+++ GIVEN TEXT +++

Streamlined Thinking UI For Reasoning Models
In the realm of reasoning models and AI-driven interfaces, user experience is paramount. One crucial aspect of this experience is how the model's "thinking" process is presented to the user. This article delves into the implementation of a streamlined, collapsible thinking UI for reasoning models, drawing inspiration from the intuitive design of OpenWebUI. We'll explore the challenges of displaying the model's thought process, the proposed solutions, and the technical details involved in bringing this feature to life.
The Challenge: Displaying the "Thinking" Phase
Reasoning models, which mimic human thought processes to solve complex problems, often go through a "thinking" phase before arriving at a final answer. During this phase, the model explores various possibilities, evaluates different solutions, and refines its reasoning. Traditionally, in GUI chat interfaces, this "thinking" phase isn't streamed to the user. Instead, the system waits for the entire process to complete and then streams the final output. This approach can leave users in the dark, wondering what the model is doing and how it's arriving at its conclusions.
The goal is to mirror the user-friendly experience of platforms like OpenWebUI, where the "thinking" part is displayed in a collapsible "Thinking" section. This allows users to see the model's thought process in real-time, providing valuable insights into its reasoning and building trust in its capabilities. Users can then choose to expand this section if they want to delve deeper into the model's thought process, or keep it collapsed for a cleaner interface.
Implementation Plan: A Step-by-Step Approach
To implement this feature, a multi-faceted approach is required, involving both frontend and backend modifications. Here’s a detailed breakdown of the implementation plan:
1. Update SSE Parser to Extract reasoning_content
The first step involves modifying the parseSSEStream function in useGglibRuntime.ts. Currently, this function parses Server-Sent Events (SSE) streams and extracts the main content. The updated function will need to yield an object containing both content and reasoningContent fields from each SSE chunk, instead of just a string. This will allow the frontend to differentiate between the main output and the reasoning content.
Why is this important? SSE is a crucial technology for streaming real-time data from the server to the client. By updating the SSE parser, we can ensure that the reasoning content is extracted and made available to the frontend for display.
2. Modify Runtime Adapter to Track Thinking Separately
Next, the runtime adapter needs to be modified to track the thinking content separately from the main content. This involves accumulating the thinkingContent alongside the mainContent. Additionally, start and end timestamps for the thinking phase need to be tracked to calculate the duration of the process. Finally, the thinking content will be embedded as <think>...</think> tags within the main content upon completion. This ensures that the thinking content is persisted and can be displayed even after the session is reloaded.
Why is this important? By tracking the thinking content separately, we can provide a more granular view of the model's reasoning process. The timestamps allow us to display the duration of the thinking phase, providing users with a sense of the model's processing time. Embedding the content in tags ensures persistence, allowing users to revisit the model's thought process at a later time.
3. Create Thinking Parser Utility
A new utility function, parseThinkingContent(text), will be created in src/utils/thinkingParser.ts. This function will be responsible for extracting the <think>...</think> block from stored messages. It will return an object with two properties: thinking (the thinking content as a string or null if not found) and content (the main content). The function will also handle inline <think> tags in streaming content as a fallback mechanism.

+++ SUPPLIED INFORMATION +++

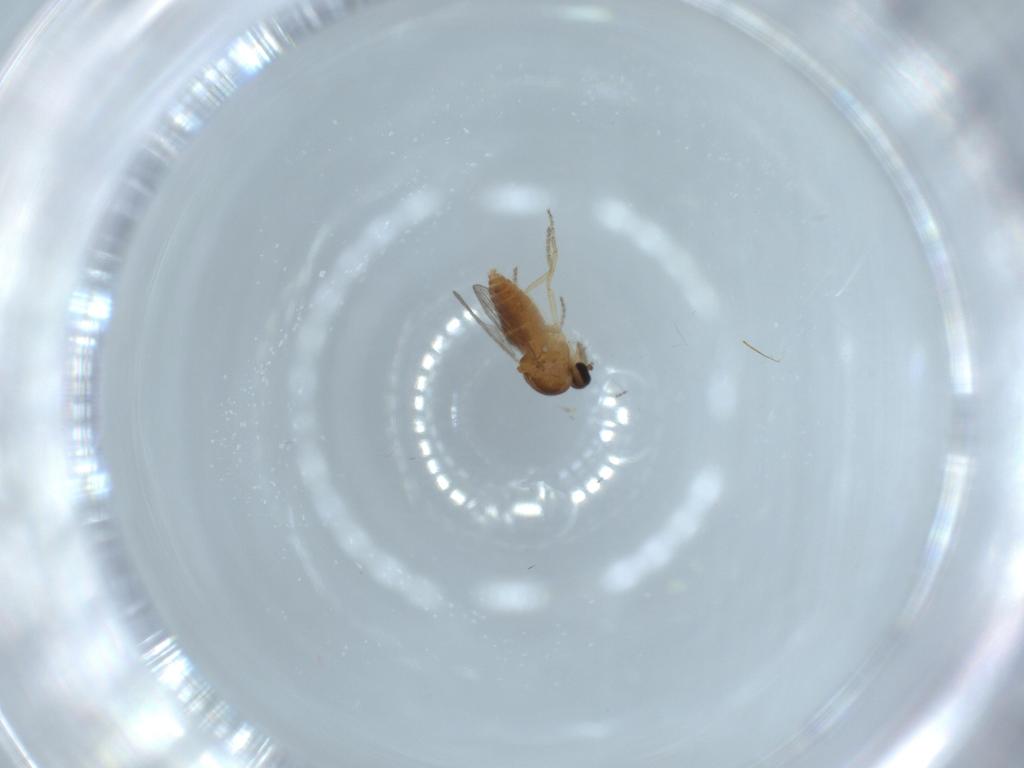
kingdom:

+++

THE EXERCISE
Continue the article on the collapsible thinking UI for reasoning models from its last sentence, not the data.

EXERCISE RESPONSE
Why is this important? This utility function provides a centralized way to parse and extract the thinking content from stored messages. The fallback mechanism ensures that the thinking content is displayed even if the reasoning_content field is absent in the SSE stream.
4. Create ThinkingBlock Component
A new React component, ThinkingBlock, will be created to render the collapsible thinking section. This component will feature a chevron toggle for expanding and collapsing the section. During the streaming phase, it will display a "Thinking..." label. Once the thinking phase is complete, it will display a "Thought for Xs" label, where X represents the duration of the thinking process. The component will also use markdown rendering to display the thinking content inside the collapsible section. By default, the section will start collapsed.
Why is this important? This component provides a reusable and visually appealing way to display the thinking content. The collapsible design allows users to focus on the main output while still having access to the model's reasoning process. The markdown rendering ensures that the thinking content is displayed in a readable and consistent format.
5. Update AssistantMessageBubble
The AssistantMessageBubble component, which is responsible for displaying the model's responses, will be updated to incorporate the ThinkingBlock component. The updated component will use the parseThinkingContent function to extract the thinking content from stored messages. If thinking content is present, the ThinkingBlock component will be rendered above the main content.
Why is this important? This ensures that the thinking content is displayed in the correct context, alongside the model's main output. By integrating the ThinkingBlock component into the AssistantMessageBubble, we can provide a seamless user experience.
6. Add CSS Styles
Finally, CSS styles will be added to enhance the visual appearance and user experience of the thinking UI. This includes styles for the collapse/expand animation, the thinking block (muted background, border), and the chevron rotation transition.
Why is this important? CSS styles are crucial for creating a visually appealing and intuitive user interface. The animations and transitions provide visual feedback to the user, making the interaction more engaging and enjoyable.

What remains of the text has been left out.